Così chiede aiuto alla regina delle droghe, che non solo gli crea una fortissima dipendenza, ma lo rende violento, nervoso. Alienandolo dalla realtà. Lo trasforma in un mostro, in grado di tornare umano solo di fronte ad una palla a spicchi.

«Spesso non riusciva nemmeno ad accendere la luce, ma in campo, durante una partita, si dimenticava completamente della sua situazione mentale e ritornava a mostrare quello che veramente sapeva fare», racconta Hubie Brown, che lo ha allenato agli Hakws per i primi anni.

Da quel giugno 1980, dal volo da due piani per sfuggire agli spacciatori, sono innumerevoli i crimini e gli arresti cui Eddie va incontro.

Prima ruba una Porsche da un concessionario, senza un vero motivo; poi commette altri piccoli furti fino al 1986, quando una mattina, durante un allenamento degli Hawks, di fronte ai suoi compagni attoniti viene messo a terra con forza da un gruppo di poliziotti e portato al reparto di psichiatria dell’Atlanta’s Grady Memorial Hospital.

Dopo diversi mesi in ospedale la diagnosi: maniaco depressivo: Johnson soffre di sbalzi d’umore patologici e ricorrenti, che spesso si sviluppano senza un chiaro motivo.

Quando ritorna in campo lo fa con una nuova maglia: quella dei Seattle SuperSonics. Inizia anche un percorso di riabilitazione per tossicodipendenti.

Così sembra prendere una nuova rotta, ma nella vita di Eddie nulla è scontato e il pericolo di cadere è sempre dietro l’angolo.

Nel 1987 viene arrestato per aver tentato di vendere 20 dollari di crack a un ufficiale sotto copertura. La NBA non ne vuole più sapere: lo espelle a vita.

Quando termina la carriera, a soli 31 anni, ne inizia a tempo pieno – “tarantinianamente” – una seconda, criminale.

Firma assegni falsi; nell’89 viene arrestato per essere entrato in due case nella stessa sera e aver rubato 9130 dollari, ovviamente per comprarsi del crack. Poi, ancora, insulta e aggredisce più volte un ufficiale e compie una rapina in un negozio di abbigliamento.

Ci sarebbero centinaia di reati dell’ex giocatore degli Hawks da raccontare, non è un eufemismo.

Johnson, prima di finire sotto processo, viene arrestato più di 100 volte. Oltre alla vendita e al possesso di cocaina, risse con poliziotti, furti e rapine il suo curriculum si riempie anche di violenze sessuali.

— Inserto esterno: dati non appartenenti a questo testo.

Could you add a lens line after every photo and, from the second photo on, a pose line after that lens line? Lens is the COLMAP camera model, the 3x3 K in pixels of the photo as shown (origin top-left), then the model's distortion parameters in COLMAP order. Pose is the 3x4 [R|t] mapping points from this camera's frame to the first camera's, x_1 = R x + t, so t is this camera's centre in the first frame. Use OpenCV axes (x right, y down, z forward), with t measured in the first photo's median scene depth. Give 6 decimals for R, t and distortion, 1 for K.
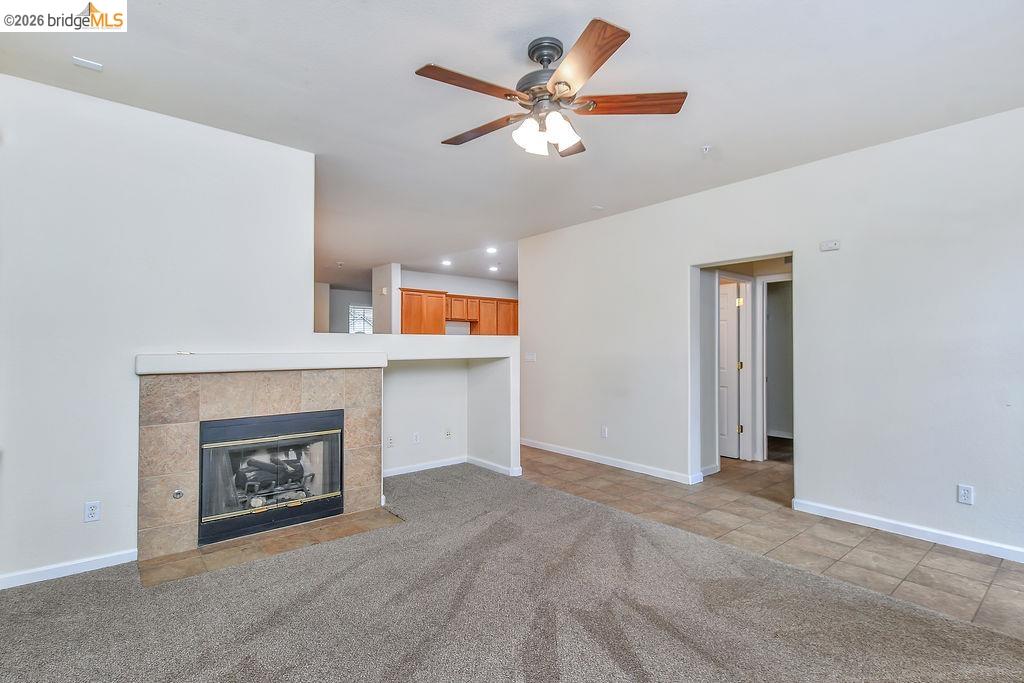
lens RADIAL K [[479.5, 0, 507.1], [0, 479.5, 347.7], [0, 0, 1]] dist [0.003778, -0.000202]
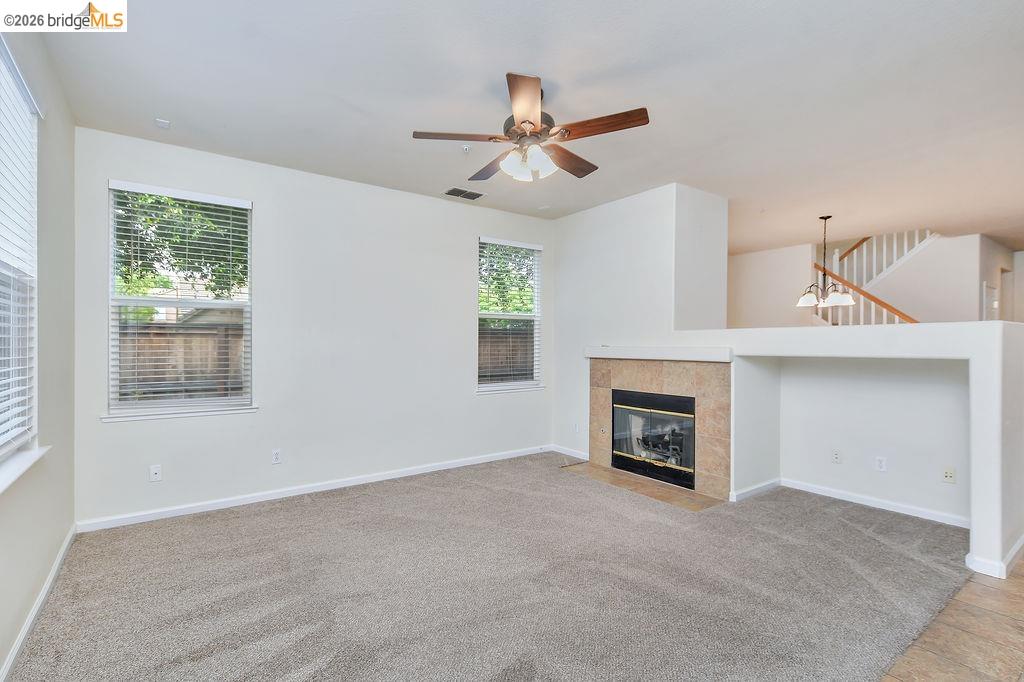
lens RADIAL K [[479.5, 0, 507.1], [0, 479.5, 347.2], [0, 0, 1]] dist [0.003778, -0.000202]
pose [[-0.070872, 0.011106, -0.997424, 0.878663], [0.000201, 0.999938, 0.011120, -0.001592], [0.997485, 0.000587, -0.070870, 0.702332]]
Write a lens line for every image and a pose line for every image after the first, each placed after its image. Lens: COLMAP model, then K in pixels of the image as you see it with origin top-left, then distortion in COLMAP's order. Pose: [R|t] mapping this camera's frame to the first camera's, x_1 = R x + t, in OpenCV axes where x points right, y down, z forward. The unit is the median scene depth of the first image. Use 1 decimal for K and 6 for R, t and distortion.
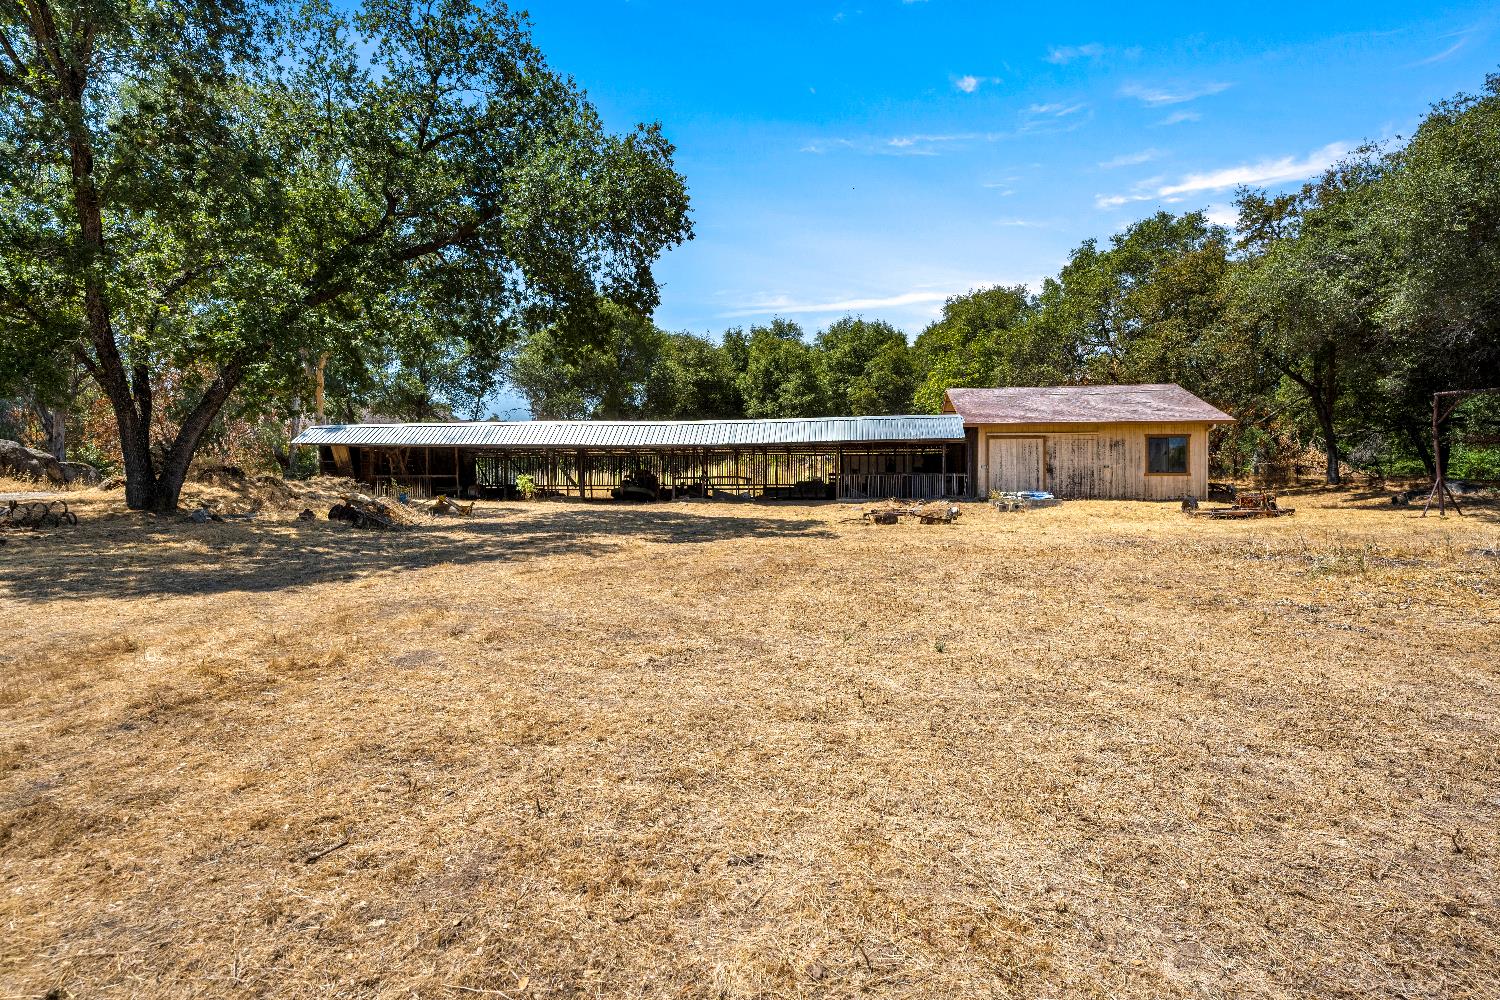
lens RADIAL K [[724.8, 0, 752.0], [0, 724.8, 502.4], [0, 0, 1]] dist [-0.000376, -0.000019]
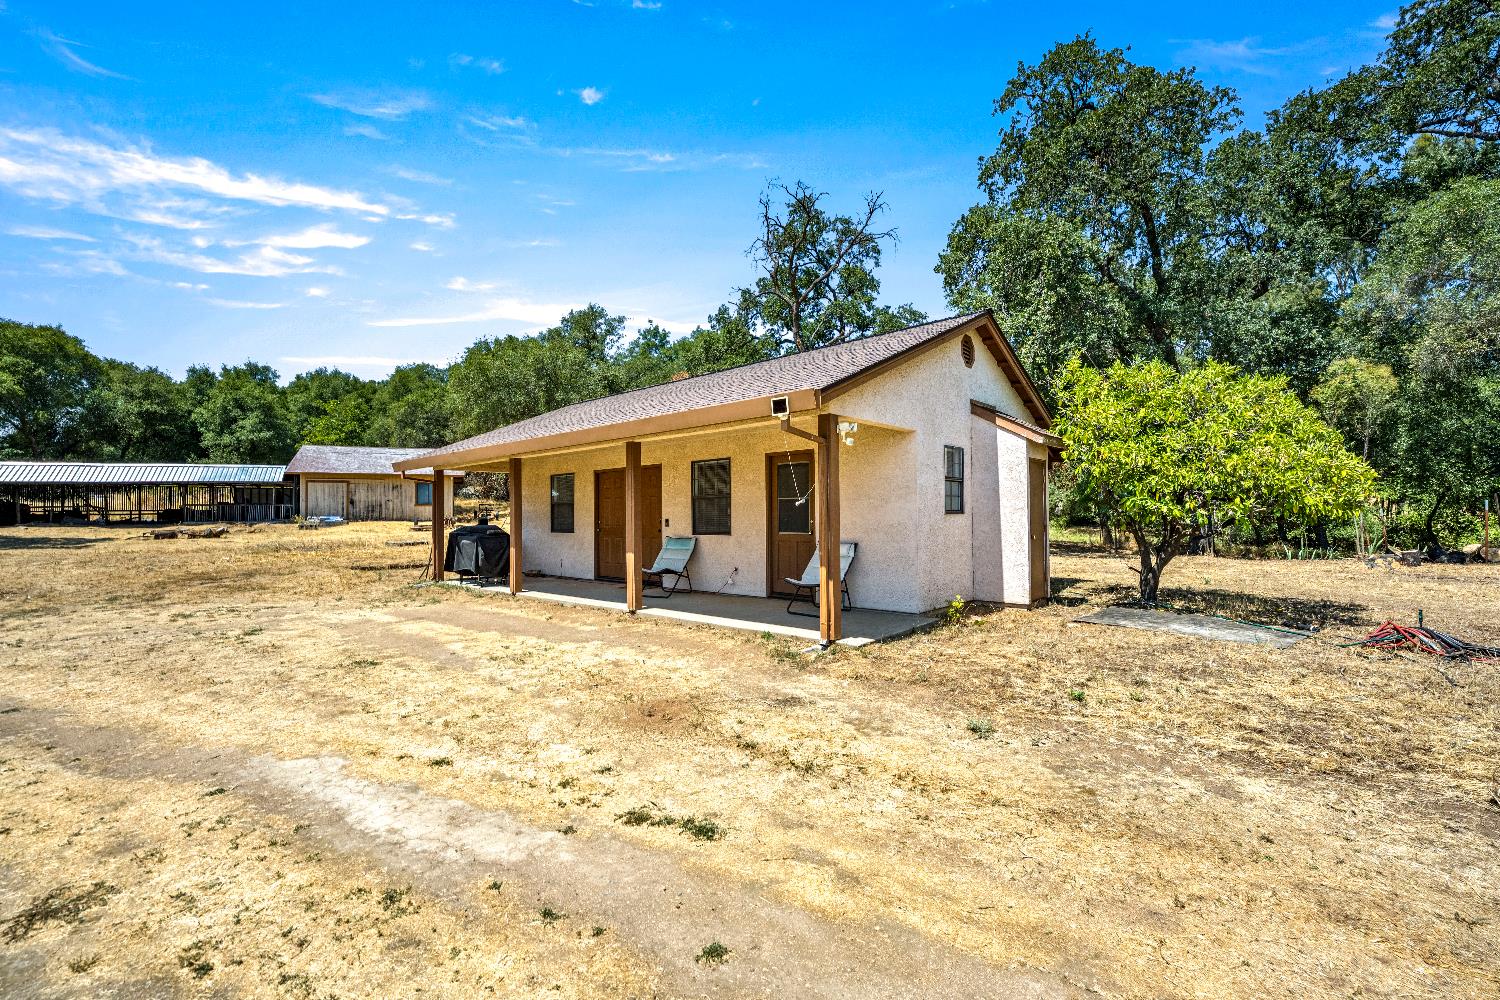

Il 9 agosto del 2006, nella sua città natale, a Ocala, entra abusivamente nella casa di una sua vecchia amica. La donna, in quel momento assente, aveva lasciato i quattro figli da soli a casa. Una volta dentro, di nascosto, riesce a chiudersi in una stanza con uno di questi, di soli 8 anni. Non è difficile immaginare il tragico seguito.

Questo a soli 3 giorni di distanza da un’altra molestia ad una ragazza di 25 anni, in un motel.

Viene arrestato e condannato, dopo un breve processo, all’ergastolo in un carcere della Florida.

E’ solo nella sua cella dal 2008, quando quel 26 ottobre del 2020 muore di una malattia incerta e misteriosa, come il senso di una vita e un talento gettati al vento perchè vissuti senza limiti. In modo troppo fast” per questo mondo.

Lasciandoci a domandarci quale sia la morale di questa storia.

E, come spesso accade nei capolavori di Tarantino, siamo tutt’altro che certi che esista, una morale vera e propria.